Student or Learner
Do we say: Why does he go to club? or Why does he go to the club?
I thought both are possible whether we want to stress the abstract meaning of 'club' as in the first example (zero article), or the physical meaning of it (definite article) as in the second example although I was told that the first one is wrong.
What do you think?
Thank you all for replying. I was told that 'club' should be used with 'the'. However, there are some stances when we drop 'the' to refer to the abstract meaning of the noun used. This is according to some individual research of the 'English Articels'. For example, if asked to find the difference between the following sentences, would you be able to figure it out correctly? Which one do you think is more correct?
1. I met her at college.
2. I met her at the college.
If you know the answer, please do reply. I think this is a very important linguistic area that's worth discussion.
Thank you again.
In answer to your question, "the" is a definer; it defines:
1. I met her at college.
2. I met her at the college down the street.
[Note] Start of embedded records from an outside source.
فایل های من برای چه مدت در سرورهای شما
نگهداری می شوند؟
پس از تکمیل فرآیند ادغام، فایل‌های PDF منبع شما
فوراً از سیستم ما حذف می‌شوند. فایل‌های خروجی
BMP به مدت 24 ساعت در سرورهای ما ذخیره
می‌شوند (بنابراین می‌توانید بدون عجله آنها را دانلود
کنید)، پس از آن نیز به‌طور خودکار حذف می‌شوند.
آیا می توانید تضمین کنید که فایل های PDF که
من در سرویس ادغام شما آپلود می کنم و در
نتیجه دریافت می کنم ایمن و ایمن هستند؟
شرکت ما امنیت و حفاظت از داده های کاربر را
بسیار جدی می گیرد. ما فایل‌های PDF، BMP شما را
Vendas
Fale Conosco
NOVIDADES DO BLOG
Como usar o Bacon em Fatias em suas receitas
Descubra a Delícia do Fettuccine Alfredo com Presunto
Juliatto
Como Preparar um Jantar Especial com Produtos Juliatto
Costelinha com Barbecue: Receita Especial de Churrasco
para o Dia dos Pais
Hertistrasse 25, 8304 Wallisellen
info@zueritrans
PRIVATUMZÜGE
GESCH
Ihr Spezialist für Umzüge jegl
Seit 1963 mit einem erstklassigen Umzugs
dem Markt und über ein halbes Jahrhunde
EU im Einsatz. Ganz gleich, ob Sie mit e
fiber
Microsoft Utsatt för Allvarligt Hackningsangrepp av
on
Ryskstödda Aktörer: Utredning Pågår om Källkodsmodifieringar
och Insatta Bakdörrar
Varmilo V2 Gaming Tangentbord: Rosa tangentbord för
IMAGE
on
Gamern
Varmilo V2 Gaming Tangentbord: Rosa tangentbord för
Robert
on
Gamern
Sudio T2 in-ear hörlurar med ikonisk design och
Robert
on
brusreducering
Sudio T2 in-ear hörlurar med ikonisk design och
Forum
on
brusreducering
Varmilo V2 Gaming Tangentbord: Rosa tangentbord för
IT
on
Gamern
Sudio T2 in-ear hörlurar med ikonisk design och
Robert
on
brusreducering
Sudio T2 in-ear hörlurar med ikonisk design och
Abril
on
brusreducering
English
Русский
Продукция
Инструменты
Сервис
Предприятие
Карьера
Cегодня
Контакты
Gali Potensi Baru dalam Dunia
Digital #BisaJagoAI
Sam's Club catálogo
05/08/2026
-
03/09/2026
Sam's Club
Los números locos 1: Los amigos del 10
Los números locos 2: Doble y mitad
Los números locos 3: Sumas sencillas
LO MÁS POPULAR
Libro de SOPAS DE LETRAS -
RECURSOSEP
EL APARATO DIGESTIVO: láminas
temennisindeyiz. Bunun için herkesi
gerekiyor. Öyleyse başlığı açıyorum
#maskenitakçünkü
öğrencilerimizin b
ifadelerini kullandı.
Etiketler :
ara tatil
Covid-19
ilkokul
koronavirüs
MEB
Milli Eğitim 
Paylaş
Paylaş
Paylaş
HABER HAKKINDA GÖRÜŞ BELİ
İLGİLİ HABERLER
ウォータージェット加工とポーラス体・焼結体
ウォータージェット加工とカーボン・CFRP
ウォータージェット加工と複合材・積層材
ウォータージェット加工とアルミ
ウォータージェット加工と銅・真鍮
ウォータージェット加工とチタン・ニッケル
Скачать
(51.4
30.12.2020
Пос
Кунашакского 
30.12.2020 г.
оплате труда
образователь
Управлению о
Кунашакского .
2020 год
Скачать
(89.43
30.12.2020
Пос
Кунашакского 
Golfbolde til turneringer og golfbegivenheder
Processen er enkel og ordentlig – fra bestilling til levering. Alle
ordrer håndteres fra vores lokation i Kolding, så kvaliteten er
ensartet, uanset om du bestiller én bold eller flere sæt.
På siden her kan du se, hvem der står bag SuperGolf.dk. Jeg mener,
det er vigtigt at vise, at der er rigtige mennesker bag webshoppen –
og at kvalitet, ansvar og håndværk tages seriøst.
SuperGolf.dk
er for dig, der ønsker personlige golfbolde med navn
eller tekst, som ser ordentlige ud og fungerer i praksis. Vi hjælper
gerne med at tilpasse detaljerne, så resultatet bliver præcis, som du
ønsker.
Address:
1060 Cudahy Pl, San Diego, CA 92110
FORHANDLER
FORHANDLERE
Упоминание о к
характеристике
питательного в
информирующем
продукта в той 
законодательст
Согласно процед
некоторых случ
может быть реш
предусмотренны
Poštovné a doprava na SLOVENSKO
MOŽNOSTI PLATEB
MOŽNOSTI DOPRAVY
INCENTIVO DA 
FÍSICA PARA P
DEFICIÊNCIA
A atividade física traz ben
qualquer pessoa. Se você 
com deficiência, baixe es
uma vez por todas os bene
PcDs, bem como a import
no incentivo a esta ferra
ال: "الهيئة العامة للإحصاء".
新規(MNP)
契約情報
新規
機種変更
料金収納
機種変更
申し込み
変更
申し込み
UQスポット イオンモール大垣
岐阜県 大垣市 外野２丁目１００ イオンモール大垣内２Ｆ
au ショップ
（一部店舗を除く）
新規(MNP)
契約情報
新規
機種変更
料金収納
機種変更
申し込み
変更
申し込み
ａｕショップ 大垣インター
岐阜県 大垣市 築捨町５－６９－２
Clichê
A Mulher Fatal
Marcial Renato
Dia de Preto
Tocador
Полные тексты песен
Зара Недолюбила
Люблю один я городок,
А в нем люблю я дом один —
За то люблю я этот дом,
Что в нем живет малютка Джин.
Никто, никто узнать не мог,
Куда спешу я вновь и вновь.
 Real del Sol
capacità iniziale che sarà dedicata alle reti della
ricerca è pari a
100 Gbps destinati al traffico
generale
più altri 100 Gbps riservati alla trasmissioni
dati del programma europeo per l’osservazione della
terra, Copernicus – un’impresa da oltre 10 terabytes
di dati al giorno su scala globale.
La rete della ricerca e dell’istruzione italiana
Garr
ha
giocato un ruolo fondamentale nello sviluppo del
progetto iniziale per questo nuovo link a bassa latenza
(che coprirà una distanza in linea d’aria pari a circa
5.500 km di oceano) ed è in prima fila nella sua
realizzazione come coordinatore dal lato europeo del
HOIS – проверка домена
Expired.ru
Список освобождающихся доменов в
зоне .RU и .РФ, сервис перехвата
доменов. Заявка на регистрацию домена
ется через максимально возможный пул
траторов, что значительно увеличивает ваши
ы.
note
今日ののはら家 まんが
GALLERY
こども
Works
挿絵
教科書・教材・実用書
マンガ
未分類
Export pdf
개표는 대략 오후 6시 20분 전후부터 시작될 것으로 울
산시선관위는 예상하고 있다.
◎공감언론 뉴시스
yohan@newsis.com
3. I met her at the college. <the only one in our town>
Thank you Soup. Your answer is logical. However, the meanings I have are:
1. I met her at college (when I was a student, regarding the main subject as part of that institution)
2. I met her at the college (talking about the 'college' as a building, 'physical appearance', whether it's the only college or not, and not necessarily regarding the subject as part of it)
Now, back to the main question: Is the case of 'club' the same as 'school' or not? because if it were the same case, then we would use 'club' without the definite article.
What do you think friend?
Thank you so much Soup. Your reply is really helpful.
But, do you have a reference link to that you said? (URL or summat?)
Sorry, I do not have a URL to offer at this time, but I can provide another example:
- They go to BINGO every night. <an event>
- They go to the BINGO (hall) every night. <place>
With 'the', the noun BINGO becomes a place to go to, whereas without 'the' that noun becomes a thing, an activity or event.
Note, the noun club is ambiguous. It could mean an activity or a bar. Which is why this phrase 'go club' might sound awkward at first to native speakers. They are expecting to hear about a place, not an event or activity--and the reason they suggest adding 'the'. Without 'the' is not ungrammatical, however. It's perfectly good, understandable English. It's its semantics that throws one off.
May be I can explain this....
Rule: you dont use article before singular proper nouns.
When acting as an event ..They go to BINGO every night.
Here Bingo is used as a singular proper noun
They go to the BINGO (hall) every night. <place>
Here Bingo is a countable noun and so we use article. As bingo is specific so we use a definate artcile.